Similarly William Easterly has questioned the effectiveness of foreign aid in reducing poverty and promoting economic growth. The complex problems of poverty of low-income societies can be solved by the home-grown rise of political and economic institutions, rather than through influx of foreign aid.

Even if one were to ignore the political motivations of the US offer – and believe that the aid being offered by Saudi Arabia would be manna from heaven, would it solve the economic problems facing Pakistan and would it facilitate Pakistan’s return to the path of vigorous economic and social development?

If Pakistan’s past experience – which is an object lesson in the failure of aid to enhance development objectives – is any guide, this is most unlikely to be so. Our experience with the Ayub era of foreign aid-led and inequality-inducing growth, the military-aid led growth of Ziaul Haq and Musharraf eras and the failure of the structural adjustment packages in the 1990s, do not have to be repeated.

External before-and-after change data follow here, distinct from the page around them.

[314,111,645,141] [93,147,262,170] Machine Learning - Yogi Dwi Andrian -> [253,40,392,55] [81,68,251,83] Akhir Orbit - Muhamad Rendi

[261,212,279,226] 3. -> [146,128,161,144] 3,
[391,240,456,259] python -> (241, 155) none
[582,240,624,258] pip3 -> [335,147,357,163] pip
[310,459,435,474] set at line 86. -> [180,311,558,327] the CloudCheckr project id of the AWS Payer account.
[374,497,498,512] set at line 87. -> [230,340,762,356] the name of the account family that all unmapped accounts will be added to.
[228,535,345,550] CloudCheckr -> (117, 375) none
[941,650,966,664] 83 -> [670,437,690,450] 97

One must turn to the second alternative of tackling the problem with the help of a pro-active social policy which would change the structure of our institutions in a way that would preclude the recurrence of political business cycles.

Many economists who subscribe to this view, look at the problem in terms of graduating Pakistan from the low-income to middle-income category of nations, but alleviating the poverty of more than a third — possibly up to a half after the current wave of fuel and food inflation — of the population.

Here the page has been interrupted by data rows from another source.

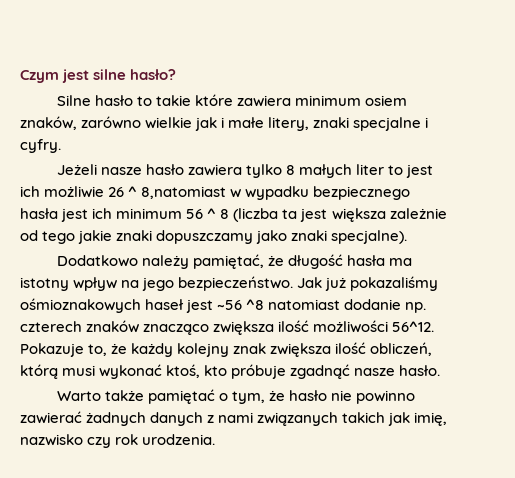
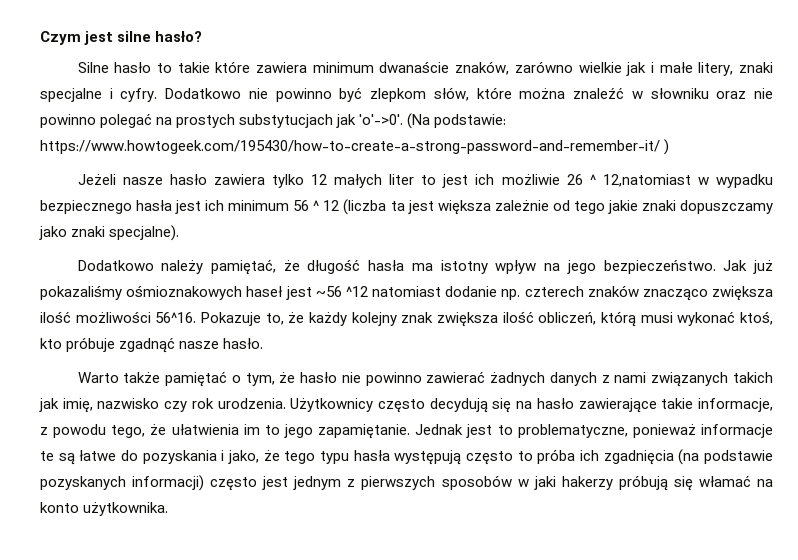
[365,95,408,106] osiem -> [379,61,450,73] dwanaście
(61, 146) none -> [165,87,774,102] [40,113,507,129] [40,139,670,155] Dodatkowo nie powinno być zlepkom słów, które można znaleźć w słowniku oraz nie powinno polegać na prostych substytucjach jak 'o'->0'. (Na podstawie: https://www.howtogeek.com/195430/how-to-create-a-strong-password-and-remember-it/ )
[286,165,296,175] 8 -> [311,174,328,185] 12
[141,186,227,199] 8,natomiast -> [602,174,691,187] 12,natomiast
[220,209,230,219] 8 -> [323,200,340,211] 12
[246,299,265,310] ^8 -> [345,286,368,297] ^12
[392,321,435,332] 56^12. -> [155,312,197,323] 56^16.
(216, 439) none -> [290,398,773,413] [40,424,773,439] [40,449,773,465] [40,475,773,491] [40,502,169,516] Użytkownicy często decydują się na hasło zawierające takie informacje, z powodu tego, że ułatwienia im to jego zapamiętanie. Jednak jest to problematyczne, ponieważ informacje te są łatwe do pozyskania i jako, że tego typu hasła występują często to próba ich zgadnięcia (na podstawie pozyskanych informacji) często jest jednym z pierwszych sposobów w jaki hakerzy próbują się włamać na konto użytkownika.

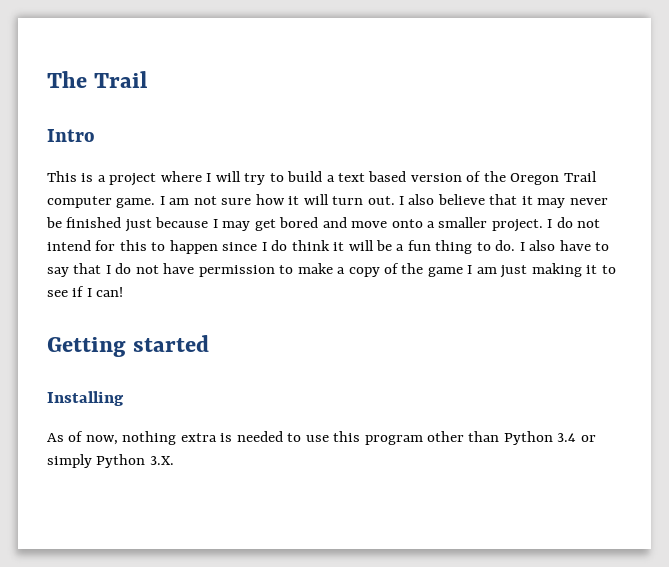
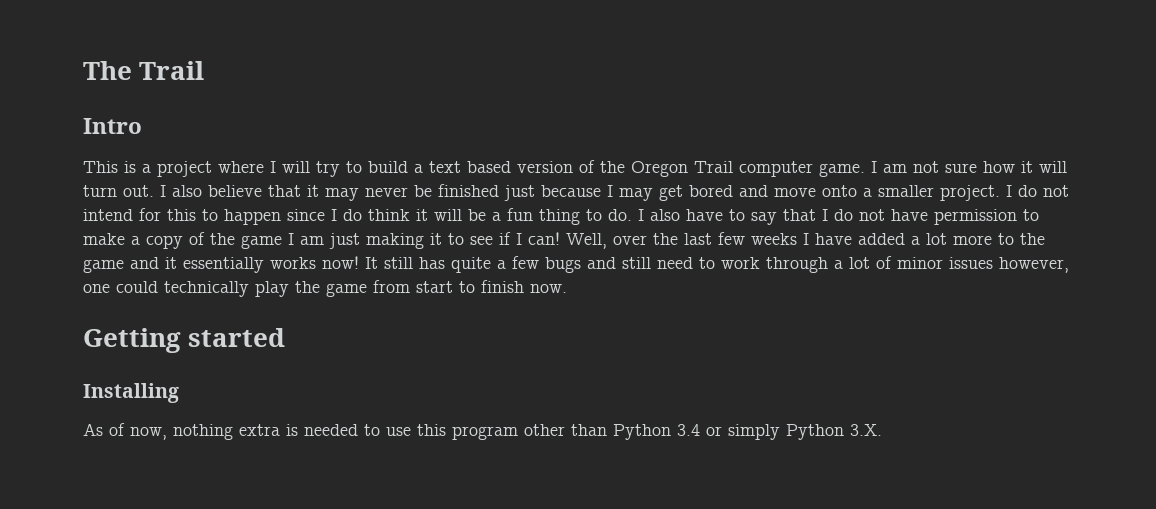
(124, 292) none -> [566,232,1045,249] [83,256,1069,273] [83,280,567,297] Well, over the last few weeks I have added a lot more to the game and it essentially works now! It still has quite a few bugs and still need to work through a lot of minor issues however, one could technically play the game from start to finish now.

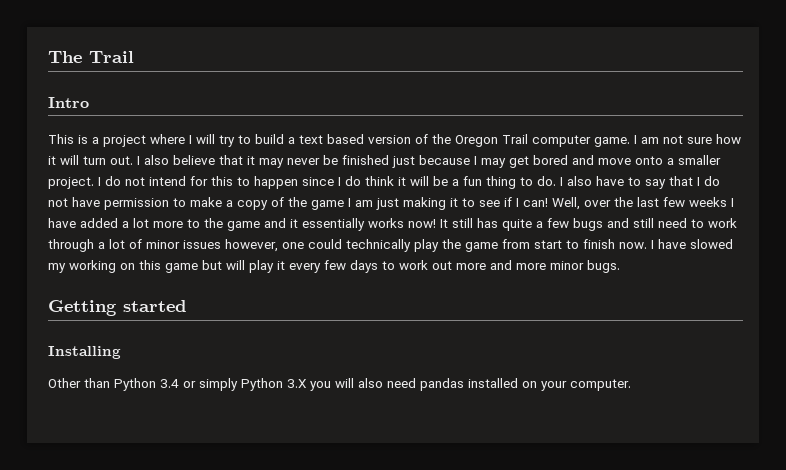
[83,328,286,353] [83,383,179,403] [83,423,565,440] // Getting started // Installing // As of now, nothing extra is needed to use this program other -> [651,239,733,249] [48,260,620,273] [48,300,186,316] [48,346,121,359] [48,378,81,388] I have slowed my working on this game but will play it every few days to work out more and more minor bugs. // Getting started // Installing // Other
[850,424,882,436] 3.X. -> [287,378,631,391] 3.X you will also need pandas installed on your computer.

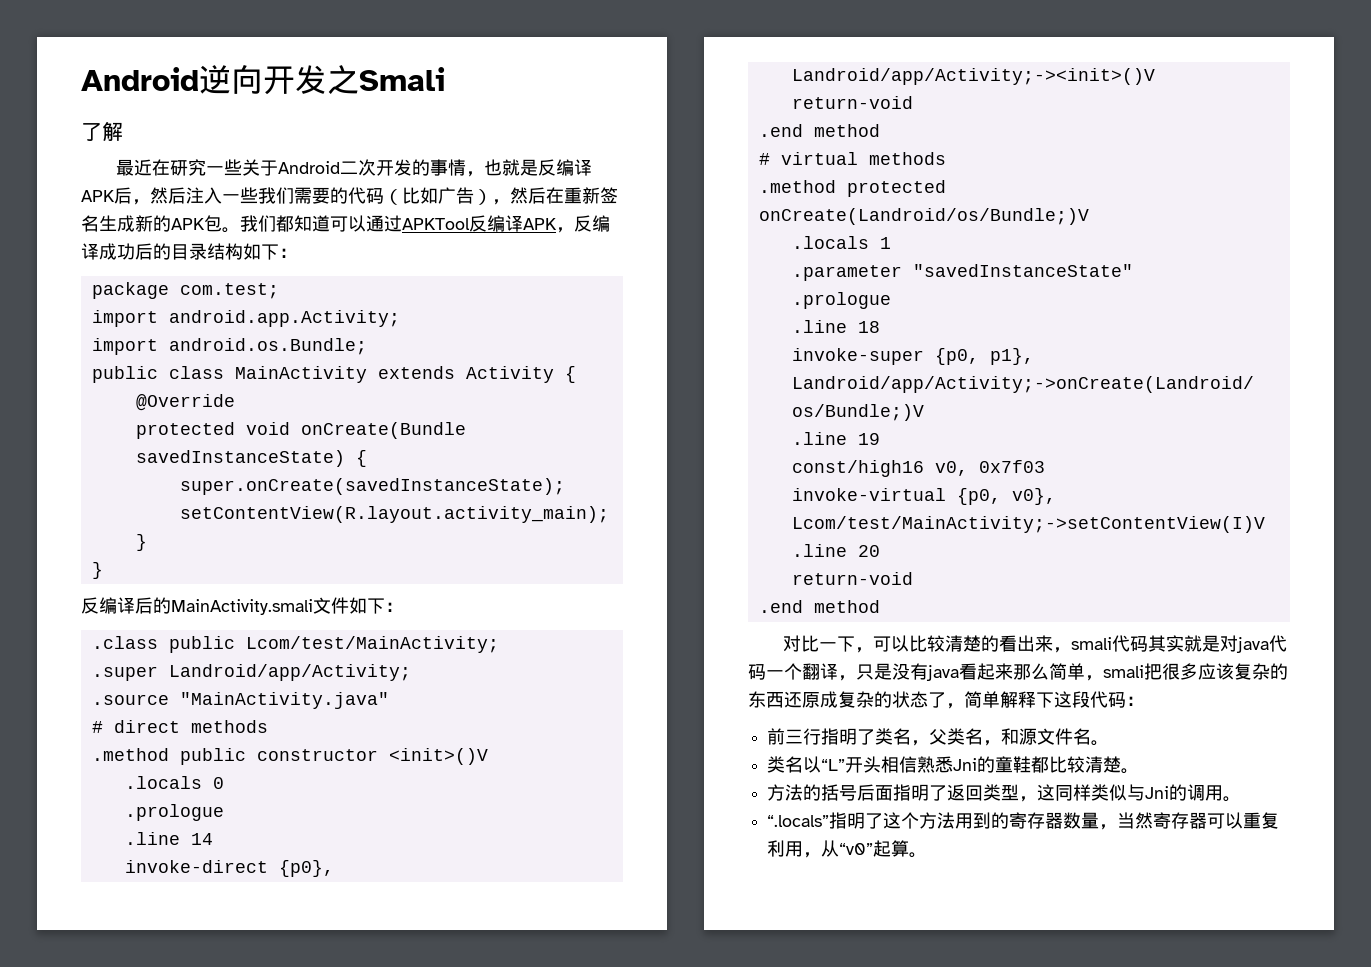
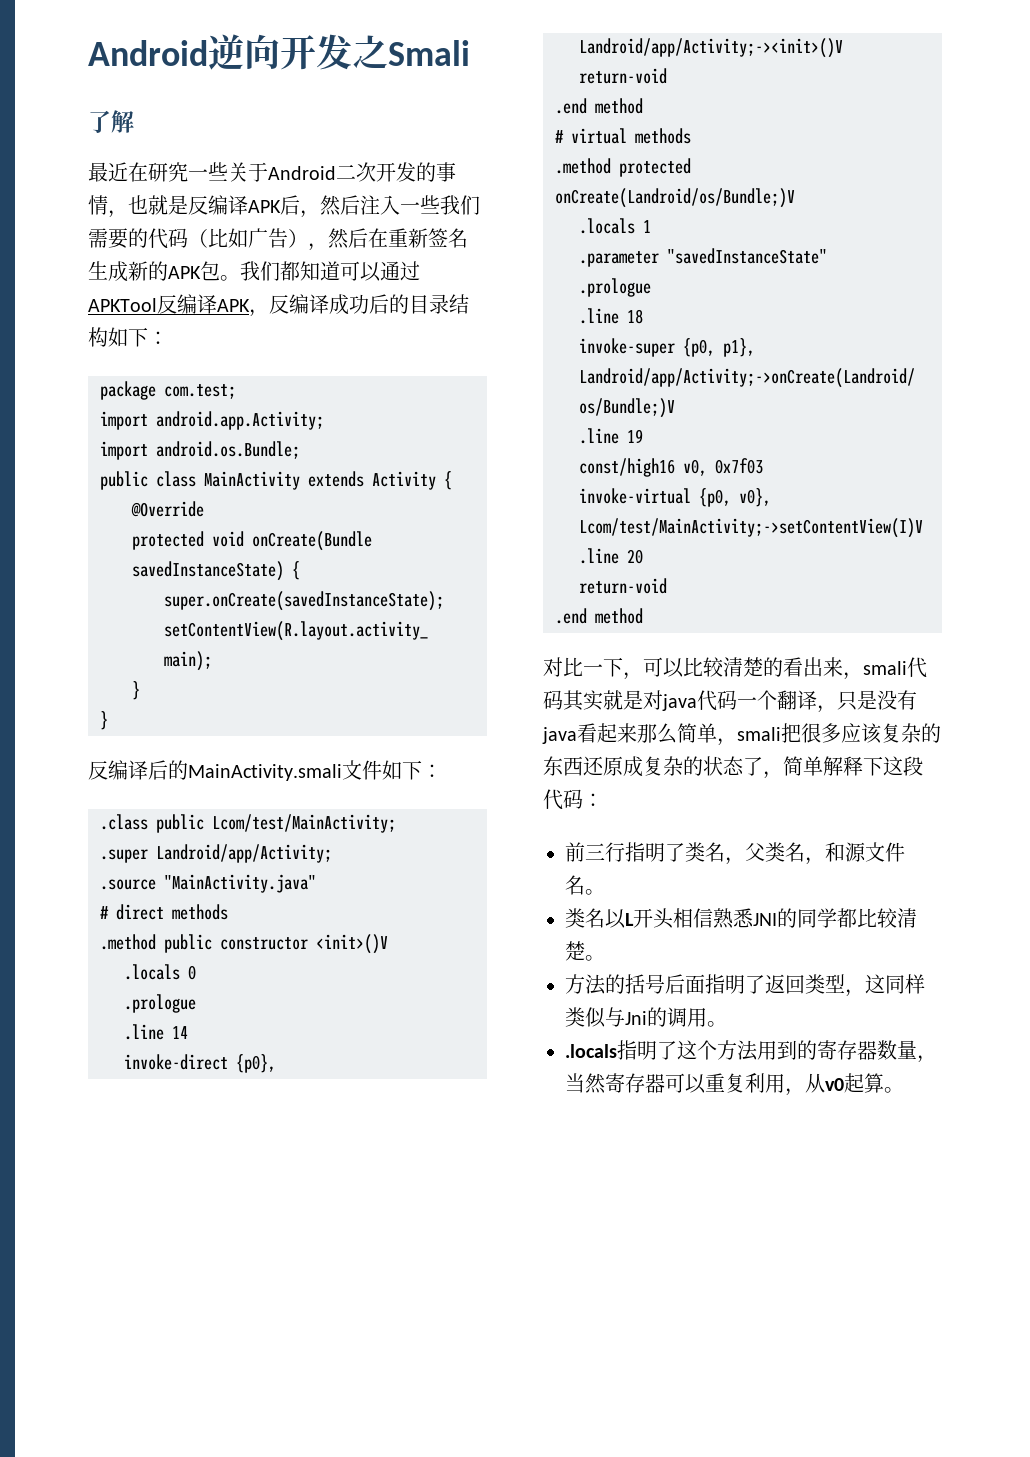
[821,759,846,771] “L” -> [625,913,634,926] L
[953,756,1032,773] Jni的童鞋 -> [753,908,837,928] JNI的同学
[767,815,830,827] “.locals” -> [565,1044,617,1058] .locals
[839,843,874,855] “v0” -> [825,1078,844,1091] v0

Using a minimum income of Rs7000 per month and assuming a third of the population as officially poor or nearly poor, around 55 million persons would require employment-income support.

With one adult provider for another six household members, eight million men and women would need priority access to employment, requiring the guaranteed income annual provision is nearly Rs600 billion[$10 billion], which, in turn, would require an investment of Rs3000 billion[$50 billion] of assets would have to be vested in the poor, assuming a 20 per cent rate of return. (These calculations are based on an unpublished paper of Dr Aly Ercelan of PILER).

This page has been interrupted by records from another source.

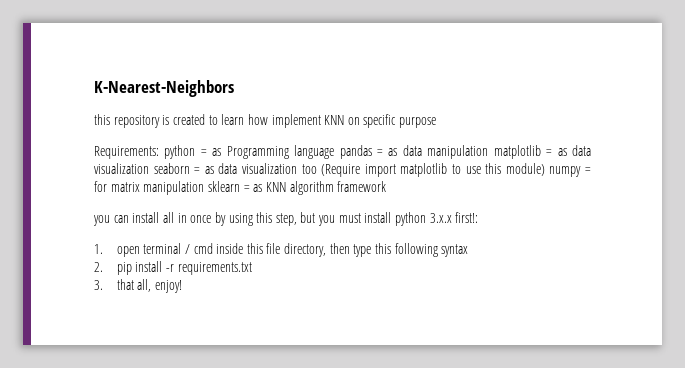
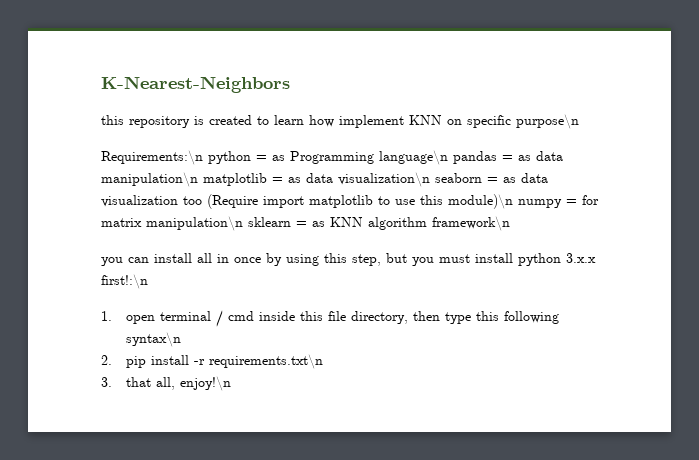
[399,117,437,128] [94,146,159,159] purpose // Requirements: -> [516,114,579,129] [101,150,203,165] purpose\n // Requirements:\n
[294,145,335,159] language -> [379,150,448,165] language\n
[427,145,489,159] manipulation -> [101,172,198,187] manipulation\n
[94,163,149,174] visualization -> [338,172,430,187] visualization\n
[505,163,545,176] module) -> [448,194,513,209] module)\n
[143,181,205,195] manipulation -> [146,216,243,231] manipulation\n
[337,181,387,192] framework -> [432,216,510,231] framework\n
[455,212,479,223] first!: -> [101,274,148,289] first!:\n
[441,244,469,257] syntax -> [125,332,181,347] syntax\n
[177,262,252,275] requirements.txt -> [208,354,323,369] requirements.txt\n
[154,280,182,293] enjoy! -> [179,376,231,391] enjoy!\n

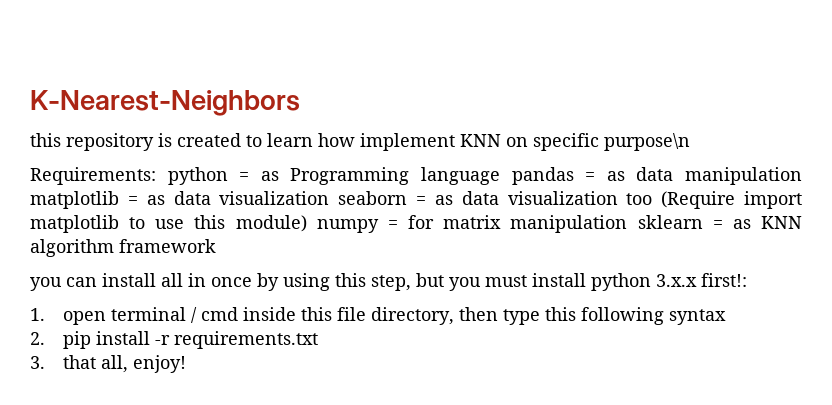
[101,150,203,165] Requirements:\n -> [30,167,156,185] Requirements:
[379,150,448,165] language\n -> [421,167,500,185] language
[101,172,198,187] manipulation\n -> [685,167,803,185] manipulation
[338,172,430,187] visualization\n -> [219,191,330,205] visualization
[448,194,513,209] module)\n -> [235,215,307,232] module)
[146,216,243,231] manipulation\n -> [510,215,628,233] manipulation
[432,216,510,231] framework\n -> [119,239,216,253] framework
[101,274,148,289] first!:\n -> [701,273,747,287] first!:
[125,332,181,347] syntax\n -> [669,309,727,325] syntax
[208,354,323,369] requirements.txt\n -> [174,331,319,349] requirements.txt
[179,376,231,391] enjoy!\n -> [133,355,187,373] enjoy!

The financing of this large sum – which is in the same ball park as Mr Burki’s foreign aid-driven growth strategy – will be dependent on greater domestic resource mobilisation and transfer of resources from the affluent classes and sectors, including defence.

It would require quite a different configuration of social policy initiatives, including education, human resource development, migration, regional and gender balance, labour, land and water reforms than those implicit in growth-through aid strategy, which is top-down and centred more on bureaucratic and governance reforms.

One of the major social issues that has defied solution and plagued Pakistani political scene is the question of land reforms – although its focus is often restricted to agrarian reforms – which has been put on a policy back-burner for almost three decades.

Without tackling it head on, it is difficult to see how the country can lay the basis for political stability and economic equity. However, as pointed out in a recent paper by Haris Gazdar, the question of land reforms is no longer restricted to the agrarian economy, but has become multi-dimensional and has to be viewed in varying regional contexts and historical evolution.

As he cogently argues, “The arrangements for holding land are deeply embedded in the social, political and institutional fabric of the country” and technocratic solutions, such as the computerisation of land records, cannot in themselves provide the solution to a complex problem, which needs to be researched and debated further.

Neither the foreign aid and nor the social policy approach can however deny the primacy of a democratic political process which needs to debate the economic and social alternatives thoroughly before taking a policy decision.